[INFORMATION PROVIDED — start]
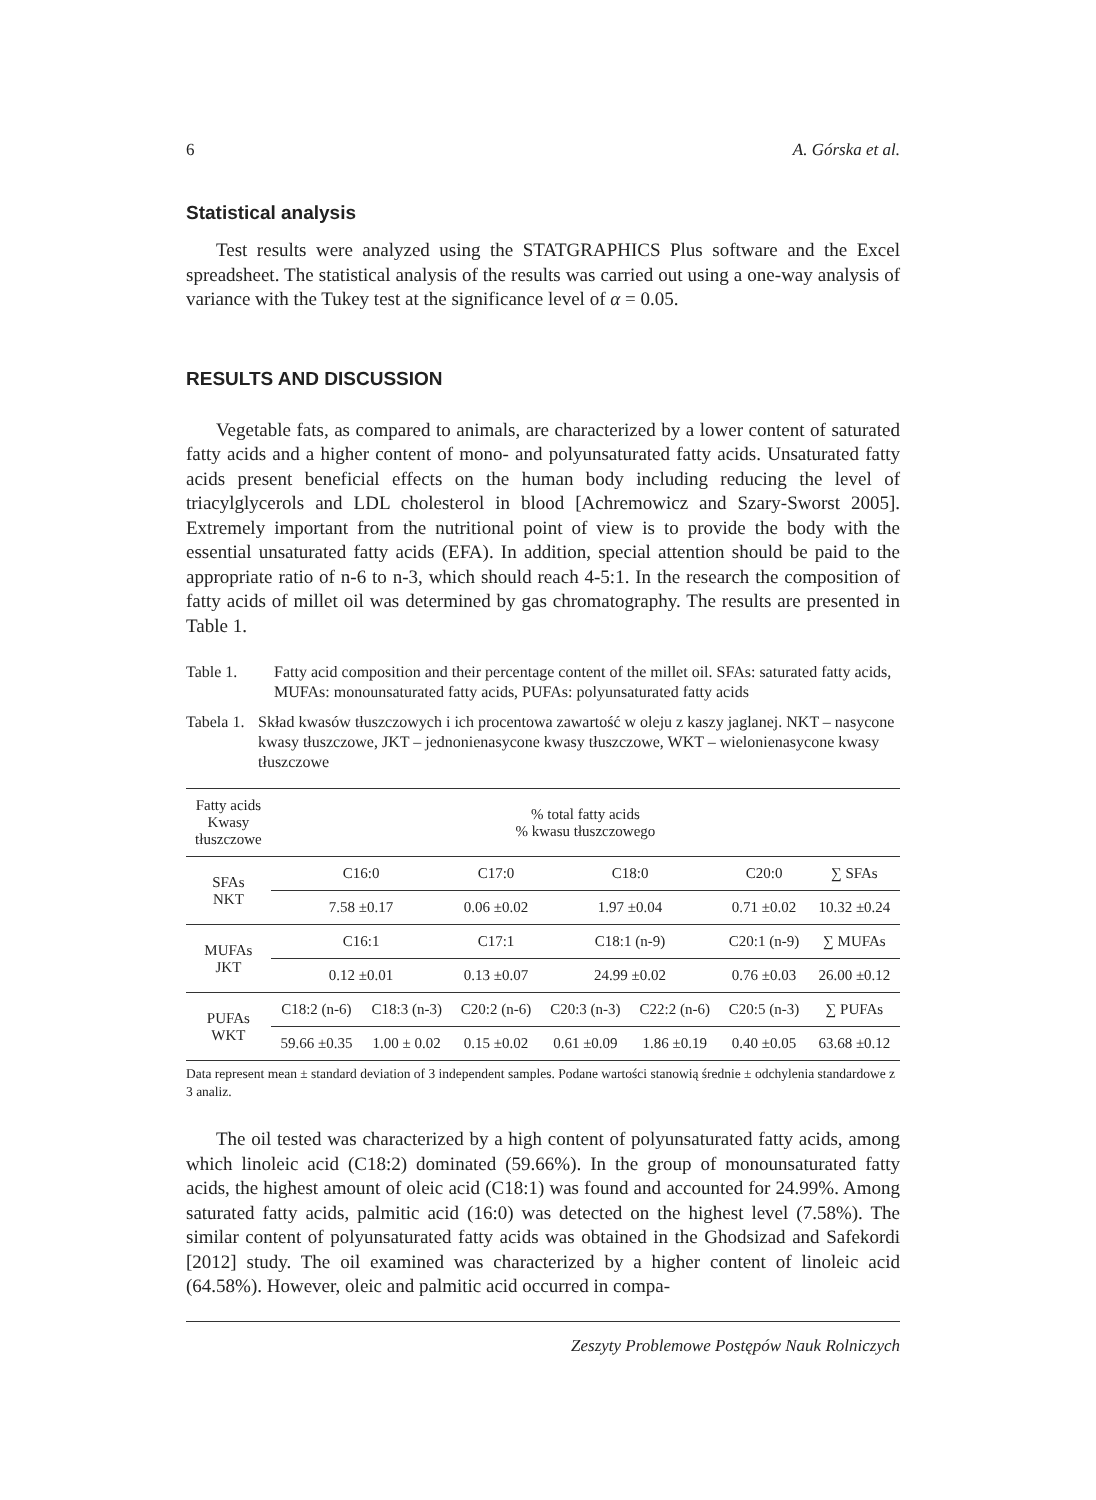6 A. Górska et al.
Statistical analysis
Test results were analyzed using the STATGRAPHICS Plus software and the Excel spreadsheet. The statistical analysis of the results was carried out using a one-way analysis of variance with the Tukey test at the significance level of α = 0.05.
RESULTS AND DISCUSSION
Vegetable fats, as compared to animals, are characterized by a lower content of saturated fatty acids and a higher content of mono- and polyunsaturated fatty acids. Unsaturated fatty acids present beneficial effects on the human body including reducing the level of triacylglycerols and LDL cholesterol in blood [Achremowicz and Szary-Sworst 2005]. Extremely important from the nutritional point of view is to provide the body with the essential unsaturated fatty acids (EFA). In addition, special attention should be paid to the appropriate ratio of n-6 to n-3, which should reach 4-5:1. In the research the composition of fatty acids of millet oil was determined by gas chromatography. The results are presented in Table 1.
Table 1. Fatty acid composition and their percentage content of the millet oil. SFAs: saturated fatty acids, MUFAs: monounsaturated fatty acids, PUFAs: polyunsaturated fatty acids
Tabela 1. Skład kwasów tłuszczowych i ich procentowa zawartość w oleju z kaszy jaglanej. NKT – nasycone kwasy tłuszczowe, JKT – jednonienasycone kwasy tłuszczowe, WKT – wielonienasycone kwasy tłuszczowe
| Fatty acids Kwasy tłuszczowe | % total fatty acids % kwasu tłuszczowego | | | | | | |
| SFAs NKT | C16:0 | | C17:0 | C18:0 | | C20:0 | ∑ SFAs |
| | 7.58 ±0.17 | | 0.06 ±0.02 | 1.97 ±0.04 | | 0.71 ±0.02 | 10.32 ±0.24 |
| MUFAs JKT | C16:1 | | C17:1 | C18:1 (n-9) | | C20:1 (n-9) | ∑ MUFAs |
| | 0.12 ±0.01 | | 0.13 ±0.07 | 24.99 ±0.02 | | 0.76 ±0.03 | 26.00 ±0.12 |
| PUFAs WKT | C18:2 (n-6) | C18:3 (n-3) | C20:2 (n-6) | C20:3 (n-3) | C22:2 (n-6) | C20:5 (n-3) | ∑ PUFAs |
| | 59.66 ±0.35 | 1.00 ± 0.02 | 0.15 ±0.02 | 0.61 ±0.09 | 1.86 ±0.19 | 0.40 ±0.05 | 63.68 ±0.12 |
Data represent mean ± standard deviation of 3 independent samples. Podane wartości stanowią średnie ± odchylenia standardowe z 3 analiz.
The oil tested was characterized by a high content of polyunsaturated fatty acids, among which linoleic acid (C18:2) dominated (59.66%). In the group of monounsaturated fatty acids, the highest amount of oleic acid (C18:1) was found and accounted for 24.99%. Among saturated fatty acids, palmitic acid (16:0) was detected on the highest level (7.58%). The similar content of polyunsaturated fatty acids was obtained in the Ghodsizad and Safekordi [2012] study. The oil examined was characterized by a higher content of linoleic acid (64.58%). However, oleic and palmitic acid occurred in compa-
Zeszyty Problemowe Postępów Nauk Rolniczych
[INFORMATION PROVIDED — finish]
- **WORK TO BE COMPLETED**
Copy out the lines above exactly, beginning at the one that contains "Test results were" and ending at the one that contains "RESULTS AND DISCUSSION".

- **THE COMPLETED TASK**
Test results were analyzed using the STATGRAPHICS Plus software and the Excel spreadsheet. The statistical analysis of the results was carried out using a one-way analysis of variance with the Tukey test at the significance level of α = 0.05.
RESULTS AND DISCUSSION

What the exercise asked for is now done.